▶ _Assignment_
Please copy every line from the following entries in which the word "Pancreas" appears.

▶ _Data listing_

□ □ □

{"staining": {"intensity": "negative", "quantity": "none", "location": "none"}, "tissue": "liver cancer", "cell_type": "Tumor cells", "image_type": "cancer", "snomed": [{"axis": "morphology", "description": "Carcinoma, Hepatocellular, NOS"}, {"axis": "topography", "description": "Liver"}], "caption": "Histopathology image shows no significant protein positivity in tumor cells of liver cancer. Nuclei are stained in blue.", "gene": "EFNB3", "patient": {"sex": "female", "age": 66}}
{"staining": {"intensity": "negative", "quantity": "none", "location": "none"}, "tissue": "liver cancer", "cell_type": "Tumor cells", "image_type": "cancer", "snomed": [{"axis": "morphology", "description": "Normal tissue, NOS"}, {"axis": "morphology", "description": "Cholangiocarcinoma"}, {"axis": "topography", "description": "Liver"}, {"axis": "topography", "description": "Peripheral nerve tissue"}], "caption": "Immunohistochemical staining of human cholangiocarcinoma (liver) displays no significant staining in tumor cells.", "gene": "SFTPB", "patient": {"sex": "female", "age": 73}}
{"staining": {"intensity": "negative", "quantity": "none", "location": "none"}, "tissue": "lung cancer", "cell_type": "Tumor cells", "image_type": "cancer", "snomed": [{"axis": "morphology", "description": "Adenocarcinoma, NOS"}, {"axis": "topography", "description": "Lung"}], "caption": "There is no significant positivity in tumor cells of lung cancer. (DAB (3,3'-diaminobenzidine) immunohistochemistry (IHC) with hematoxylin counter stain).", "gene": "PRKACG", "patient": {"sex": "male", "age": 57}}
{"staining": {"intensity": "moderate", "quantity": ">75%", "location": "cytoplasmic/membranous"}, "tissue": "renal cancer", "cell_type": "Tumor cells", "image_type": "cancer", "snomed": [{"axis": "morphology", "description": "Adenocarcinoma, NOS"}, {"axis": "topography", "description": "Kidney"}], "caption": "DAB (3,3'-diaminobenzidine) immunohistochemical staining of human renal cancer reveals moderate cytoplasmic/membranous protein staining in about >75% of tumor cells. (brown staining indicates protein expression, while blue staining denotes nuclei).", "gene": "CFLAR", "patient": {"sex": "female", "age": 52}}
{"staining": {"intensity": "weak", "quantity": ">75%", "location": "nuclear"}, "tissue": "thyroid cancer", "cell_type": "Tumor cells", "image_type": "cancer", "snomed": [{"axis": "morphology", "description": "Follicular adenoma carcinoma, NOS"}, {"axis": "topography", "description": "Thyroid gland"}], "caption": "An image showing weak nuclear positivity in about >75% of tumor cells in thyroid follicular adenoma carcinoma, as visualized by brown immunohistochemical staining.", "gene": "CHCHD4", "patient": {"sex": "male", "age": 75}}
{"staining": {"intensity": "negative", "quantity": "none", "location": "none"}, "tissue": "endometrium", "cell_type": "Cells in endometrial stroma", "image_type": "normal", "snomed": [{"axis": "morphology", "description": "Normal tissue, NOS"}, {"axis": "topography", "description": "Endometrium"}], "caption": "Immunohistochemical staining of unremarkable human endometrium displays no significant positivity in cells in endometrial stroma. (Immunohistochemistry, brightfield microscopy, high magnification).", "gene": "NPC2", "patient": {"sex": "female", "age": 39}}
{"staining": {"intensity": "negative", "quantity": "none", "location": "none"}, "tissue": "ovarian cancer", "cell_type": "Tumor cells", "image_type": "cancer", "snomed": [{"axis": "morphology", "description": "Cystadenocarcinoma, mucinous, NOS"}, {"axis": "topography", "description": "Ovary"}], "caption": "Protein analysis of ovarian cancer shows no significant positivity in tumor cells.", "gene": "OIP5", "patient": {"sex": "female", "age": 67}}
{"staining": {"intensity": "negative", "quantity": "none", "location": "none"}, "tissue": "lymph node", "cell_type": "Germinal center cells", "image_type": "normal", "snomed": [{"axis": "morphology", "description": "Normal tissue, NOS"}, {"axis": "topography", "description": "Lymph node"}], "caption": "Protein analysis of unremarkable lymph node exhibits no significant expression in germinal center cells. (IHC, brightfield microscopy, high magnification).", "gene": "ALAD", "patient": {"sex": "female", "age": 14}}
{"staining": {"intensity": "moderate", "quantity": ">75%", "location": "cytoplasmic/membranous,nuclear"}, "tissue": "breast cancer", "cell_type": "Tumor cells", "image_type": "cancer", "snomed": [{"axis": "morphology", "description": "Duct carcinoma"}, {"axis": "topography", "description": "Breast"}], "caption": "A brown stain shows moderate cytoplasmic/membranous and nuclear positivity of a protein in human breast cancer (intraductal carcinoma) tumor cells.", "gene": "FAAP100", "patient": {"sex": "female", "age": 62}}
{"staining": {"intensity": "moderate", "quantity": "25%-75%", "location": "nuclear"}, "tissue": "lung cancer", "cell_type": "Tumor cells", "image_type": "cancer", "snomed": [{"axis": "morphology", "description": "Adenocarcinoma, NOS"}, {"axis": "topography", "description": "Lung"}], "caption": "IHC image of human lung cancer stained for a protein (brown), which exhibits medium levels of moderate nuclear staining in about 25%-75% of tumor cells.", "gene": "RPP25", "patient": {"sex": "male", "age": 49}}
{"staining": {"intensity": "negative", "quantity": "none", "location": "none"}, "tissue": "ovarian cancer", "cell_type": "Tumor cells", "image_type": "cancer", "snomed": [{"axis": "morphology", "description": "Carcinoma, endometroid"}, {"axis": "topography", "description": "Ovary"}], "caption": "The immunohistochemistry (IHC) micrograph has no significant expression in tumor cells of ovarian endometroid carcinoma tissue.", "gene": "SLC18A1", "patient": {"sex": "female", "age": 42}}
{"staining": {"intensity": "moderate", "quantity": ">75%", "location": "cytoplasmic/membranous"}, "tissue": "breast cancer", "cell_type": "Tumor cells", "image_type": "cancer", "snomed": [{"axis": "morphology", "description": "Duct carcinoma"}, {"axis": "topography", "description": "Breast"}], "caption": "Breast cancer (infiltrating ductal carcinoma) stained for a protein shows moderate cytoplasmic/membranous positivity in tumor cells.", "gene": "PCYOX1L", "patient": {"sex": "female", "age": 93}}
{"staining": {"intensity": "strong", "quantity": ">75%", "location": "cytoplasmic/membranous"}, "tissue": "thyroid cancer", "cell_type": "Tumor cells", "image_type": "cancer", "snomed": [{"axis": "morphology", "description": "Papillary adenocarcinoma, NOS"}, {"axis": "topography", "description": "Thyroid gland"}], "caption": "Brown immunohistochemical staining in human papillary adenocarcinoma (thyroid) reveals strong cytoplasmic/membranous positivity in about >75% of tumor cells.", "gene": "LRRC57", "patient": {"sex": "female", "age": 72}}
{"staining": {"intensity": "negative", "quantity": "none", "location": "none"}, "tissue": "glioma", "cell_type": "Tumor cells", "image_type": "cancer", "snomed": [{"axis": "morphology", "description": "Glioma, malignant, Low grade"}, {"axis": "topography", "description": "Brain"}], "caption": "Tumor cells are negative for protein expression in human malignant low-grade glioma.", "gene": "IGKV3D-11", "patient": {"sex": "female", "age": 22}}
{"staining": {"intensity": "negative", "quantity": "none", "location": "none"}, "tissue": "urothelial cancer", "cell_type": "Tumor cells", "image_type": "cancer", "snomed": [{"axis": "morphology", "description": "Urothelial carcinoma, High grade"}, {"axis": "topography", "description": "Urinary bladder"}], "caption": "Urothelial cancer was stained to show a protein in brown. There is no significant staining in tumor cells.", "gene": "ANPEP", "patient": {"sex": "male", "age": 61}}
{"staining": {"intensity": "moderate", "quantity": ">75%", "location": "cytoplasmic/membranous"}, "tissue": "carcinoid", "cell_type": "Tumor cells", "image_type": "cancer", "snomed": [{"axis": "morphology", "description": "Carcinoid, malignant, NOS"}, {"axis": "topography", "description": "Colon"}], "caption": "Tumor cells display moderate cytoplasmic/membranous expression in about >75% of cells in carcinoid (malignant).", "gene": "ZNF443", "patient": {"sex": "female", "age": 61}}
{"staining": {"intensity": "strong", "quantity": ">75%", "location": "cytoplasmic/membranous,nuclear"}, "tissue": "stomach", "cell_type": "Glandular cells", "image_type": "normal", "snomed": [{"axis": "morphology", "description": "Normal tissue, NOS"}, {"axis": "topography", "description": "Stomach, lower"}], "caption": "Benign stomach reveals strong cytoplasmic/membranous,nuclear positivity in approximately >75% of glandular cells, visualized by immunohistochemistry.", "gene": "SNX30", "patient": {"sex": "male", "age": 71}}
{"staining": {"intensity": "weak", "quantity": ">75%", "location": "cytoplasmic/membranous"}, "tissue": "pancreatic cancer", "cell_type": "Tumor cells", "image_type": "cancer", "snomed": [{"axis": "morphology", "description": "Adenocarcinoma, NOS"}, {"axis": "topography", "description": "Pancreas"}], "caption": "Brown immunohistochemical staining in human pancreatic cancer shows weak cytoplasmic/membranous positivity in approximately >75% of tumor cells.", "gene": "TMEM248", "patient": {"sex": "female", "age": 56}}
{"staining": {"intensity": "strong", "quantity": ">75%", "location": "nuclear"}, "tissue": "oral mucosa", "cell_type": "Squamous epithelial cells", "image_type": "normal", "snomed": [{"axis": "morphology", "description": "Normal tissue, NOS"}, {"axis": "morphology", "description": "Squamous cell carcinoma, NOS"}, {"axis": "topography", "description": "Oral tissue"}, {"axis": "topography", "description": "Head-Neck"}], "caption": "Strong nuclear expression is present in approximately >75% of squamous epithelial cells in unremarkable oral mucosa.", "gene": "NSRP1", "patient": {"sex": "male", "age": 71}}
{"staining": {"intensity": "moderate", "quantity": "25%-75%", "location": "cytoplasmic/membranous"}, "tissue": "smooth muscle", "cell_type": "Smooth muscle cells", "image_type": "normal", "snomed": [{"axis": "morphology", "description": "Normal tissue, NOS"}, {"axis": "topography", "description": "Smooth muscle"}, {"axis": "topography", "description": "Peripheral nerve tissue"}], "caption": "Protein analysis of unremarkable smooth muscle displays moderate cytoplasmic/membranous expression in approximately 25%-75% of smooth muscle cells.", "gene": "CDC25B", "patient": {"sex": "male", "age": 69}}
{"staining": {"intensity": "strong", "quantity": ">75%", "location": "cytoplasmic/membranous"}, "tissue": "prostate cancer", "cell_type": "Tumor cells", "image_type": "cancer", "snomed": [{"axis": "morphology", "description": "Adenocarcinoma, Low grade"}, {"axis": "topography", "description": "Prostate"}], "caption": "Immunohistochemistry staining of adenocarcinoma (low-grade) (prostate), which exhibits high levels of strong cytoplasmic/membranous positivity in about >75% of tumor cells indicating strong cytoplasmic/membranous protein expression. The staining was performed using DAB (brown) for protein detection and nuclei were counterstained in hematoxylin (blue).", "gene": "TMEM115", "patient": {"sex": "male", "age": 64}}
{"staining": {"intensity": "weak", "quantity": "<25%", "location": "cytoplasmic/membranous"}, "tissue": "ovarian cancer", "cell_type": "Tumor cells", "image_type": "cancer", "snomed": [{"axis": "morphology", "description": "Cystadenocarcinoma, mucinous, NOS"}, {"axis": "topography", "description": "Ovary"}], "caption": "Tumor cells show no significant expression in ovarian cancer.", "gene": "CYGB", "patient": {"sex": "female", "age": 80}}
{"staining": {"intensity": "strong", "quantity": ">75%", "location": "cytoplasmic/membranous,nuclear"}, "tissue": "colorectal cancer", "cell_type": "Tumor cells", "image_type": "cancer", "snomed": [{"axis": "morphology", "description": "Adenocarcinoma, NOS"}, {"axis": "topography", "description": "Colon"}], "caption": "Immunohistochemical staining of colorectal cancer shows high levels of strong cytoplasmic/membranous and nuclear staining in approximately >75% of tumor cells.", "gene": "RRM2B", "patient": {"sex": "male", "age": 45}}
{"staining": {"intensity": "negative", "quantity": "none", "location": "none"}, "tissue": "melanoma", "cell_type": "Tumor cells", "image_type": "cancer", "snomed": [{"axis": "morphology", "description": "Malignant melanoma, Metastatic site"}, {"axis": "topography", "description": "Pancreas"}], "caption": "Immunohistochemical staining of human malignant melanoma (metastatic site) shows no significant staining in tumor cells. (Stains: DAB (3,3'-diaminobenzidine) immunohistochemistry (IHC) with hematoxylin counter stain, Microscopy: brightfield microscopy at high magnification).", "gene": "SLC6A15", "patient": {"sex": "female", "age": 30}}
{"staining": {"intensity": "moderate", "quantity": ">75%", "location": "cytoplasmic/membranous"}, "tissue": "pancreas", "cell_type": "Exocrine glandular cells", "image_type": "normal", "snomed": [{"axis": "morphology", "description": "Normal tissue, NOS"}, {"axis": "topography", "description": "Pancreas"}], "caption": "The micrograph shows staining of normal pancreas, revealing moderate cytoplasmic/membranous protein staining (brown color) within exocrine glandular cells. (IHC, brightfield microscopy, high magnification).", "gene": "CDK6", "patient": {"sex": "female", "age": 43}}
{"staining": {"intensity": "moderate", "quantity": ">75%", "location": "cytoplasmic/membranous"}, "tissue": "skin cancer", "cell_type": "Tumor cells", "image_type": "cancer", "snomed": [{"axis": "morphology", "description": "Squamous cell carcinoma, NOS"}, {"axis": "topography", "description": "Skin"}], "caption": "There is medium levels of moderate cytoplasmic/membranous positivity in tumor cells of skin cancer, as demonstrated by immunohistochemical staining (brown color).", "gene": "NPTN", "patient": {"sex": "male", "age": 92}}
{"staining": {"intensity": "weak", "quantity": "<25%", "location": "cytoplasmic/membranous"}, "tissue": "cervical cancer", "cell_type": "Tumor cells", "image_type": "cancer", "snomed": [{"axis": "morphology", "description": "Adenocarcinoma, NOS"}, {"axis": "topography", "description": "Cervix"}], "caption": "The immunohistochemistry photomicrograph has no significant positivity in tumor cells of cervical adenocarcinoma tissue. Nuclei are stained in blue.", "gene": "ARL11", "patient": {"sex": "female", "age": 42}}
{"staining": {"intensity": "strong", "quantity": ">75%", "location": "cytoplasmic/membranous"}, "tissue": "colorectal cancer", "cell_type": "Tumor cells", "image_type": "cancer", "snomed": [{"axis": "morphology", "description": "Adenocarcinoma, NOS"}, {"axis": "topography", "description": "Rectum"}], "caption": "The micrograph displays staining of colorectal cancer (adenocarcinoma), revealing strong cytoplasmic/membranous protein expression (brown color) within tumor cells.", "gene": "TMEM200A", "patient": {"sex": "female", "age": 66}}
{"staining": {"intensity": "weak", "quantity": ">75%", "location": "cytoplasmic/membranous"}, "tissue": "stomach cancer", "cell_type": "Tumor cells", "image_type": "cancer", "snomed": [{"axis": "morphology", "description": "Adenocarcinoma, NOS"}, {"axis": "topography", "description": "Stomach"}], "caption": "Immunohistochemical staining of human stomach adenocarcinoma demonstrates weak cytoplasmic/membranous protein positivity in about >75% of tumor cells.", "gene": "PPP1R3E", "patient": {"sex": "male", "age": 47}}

□ □ □

▶ _Answer box_
{"staining": {"intensity": "weak", "quantity": ">75%", "location": "cytoplasmic/membranous"}, "tissue": "pancreatic cancer", "cell_type": "Tumor cells", "image_type": "cancer", "snomed": [{"axis": "morphology", "description": "Adenocarcinoma, NOS"}, {"axis": "topography", "description": "Pancreas"}], "caption": "Brown immunohistochemical staining in human pancreatic cancer shows weak cytoplasmic/membranous positivity in approximately >75% of tumor cells.", "gene": "TMEM248", "patient": {"sex": "female", "age": 56}}
{"staining": {"intensity": "negative", "quantity": "none", "location": "none"}, "tissue": "melanoma", "cell_type": "Tumor cells", "image_type": "cancer", "snomed": [{"axis": "morphology", "description": "Malignant melanoma, Metastatic site"}, {"axis": "topography", "description": "Pancreas"}], "caption": "Immunohistochemical staining of human malignant melanoma (metastatic site) shows no significant staining in tumor cells. (Stains: DAB (3,3'-diaminobenzidine) immunohistochemistry (IHC) with hematoxylin counter stain, Microscopy: brightfield microscopy at high magnification).", "gene": "SLC6A15", "patient": {"sex": "female", "age": 30}}
{"staining": {"intensity": "moderate", "quantity": ">75%", "location": "cytoplasmic/membranous"}, "tissue": "pancreas", "cell_type": "Exocrine glandular cells", "image_type": "normal", "snomed": [{"axis": "morphology", "description": "Normal tissue, NOS"}, {"axis": "topography", "description": "Pancreas"}], "caption": "The micrograph shows staining of normal pancreas, revealing moderate cytoplasmic/membranous protein staining (brown color) within exocrine glandular cells. (IHC, brightfield microscopy, high magnification).", "gene": "CDK6", "patient": {"sex": "female", "age": 43}}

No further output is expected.